Name of Article:
Permissive Underfeeding or Standard Enteral Feeding in Critically Ill Adults
Arabi, Y., Aldawood, S., Haddad, S., Al-Dorzi, H., Tamim, H., Jones, G., et al.
The New England Journal of Medicine
Year of Publication:
King Saud bin Abdulaziz University for Health Sciences and King Abdullah International Medical Research Center, King Faisal Specialist Hospital and Research Center, Department of Internal Medicine, American University of Beirut Medical Center, Department of Medicine, Division of Critical Care Medicine, University of Ottawa, Ottawa Hospital Research Institute, Interdepartmental Division of Critical Care Medicine, Department of Medicine, Division of Respirology, University of Toronto, and Mount Sinai Hospital
The appropriate caloric goal for critically ill adults is unclear. We evaluated the effect of restriction of nonprotein calories (permissive underfeeding), as compared with standard enteral feeding, on 90-day mortality among critically ill adults, with maintenance of the full recommended amount of protein in both groups.
At seven centers, we randomly assigned 894 critically ill adults with a medical, surgical, or trauma admission category to permissive underfeeding (40 to 60% of calculated caloric requirements) or standard enteral feeding (70 to 100%) for up to 14 days while maintaining a similar protein intake in the two groups. The primary outcome was 90-day mortality.

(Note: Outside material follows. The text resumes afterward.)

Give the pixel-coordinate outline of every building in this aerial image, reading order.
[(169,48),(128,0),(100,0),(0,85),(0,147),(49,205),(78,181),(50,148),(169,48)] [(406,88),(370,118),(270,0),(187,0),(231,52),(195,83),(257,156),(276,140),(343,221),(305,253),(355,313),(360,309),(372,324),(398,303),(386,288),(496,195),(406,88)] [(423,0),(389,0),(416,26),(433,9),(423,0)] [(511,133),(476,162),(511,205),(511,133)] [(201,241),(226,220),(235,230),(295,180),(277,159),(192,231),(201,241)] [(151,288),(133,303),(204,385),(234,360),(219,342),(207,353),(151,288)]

Baseline characteristics were similar in the two groups; 96.8% of the patients were receiving mechanical ventilation. During the intervention period, the permissive underfeeding group received fewer mean (±SD) calories than did the standard feeding group (835±297 kcal per day vs. 1299±467 kcal per day, P< 0.001; 46±14% vs. 71±22% of caloric requirements, P< 001). Protein intake was similar in the two groups (57±24 g per day and 59±25 g per day, respectively; P=0.29). The 90-day mortality was similar: 121 of 445 patients (27.2%) in the permissive-underfeeding group and 127 of 440 patients (28.9%) in the standard-feeding group died (relative risk with permissive underfeeding, 0.94; 95% confidence interval [CI], 0.76 to 1.16; P=0.58). No serious adverse events were reported; there were no significant between-group differences with respect to feeding intolerance, diarrhea, infections acquired in the intensive care unit (ICU), or ICU or hospital length of stay.
Enteral feeding to deliver a moderate amount of nonprotein calories to critically ill adults was not associated with lower mortality than that associated with planned delivery of a full amount of nonprotein calories.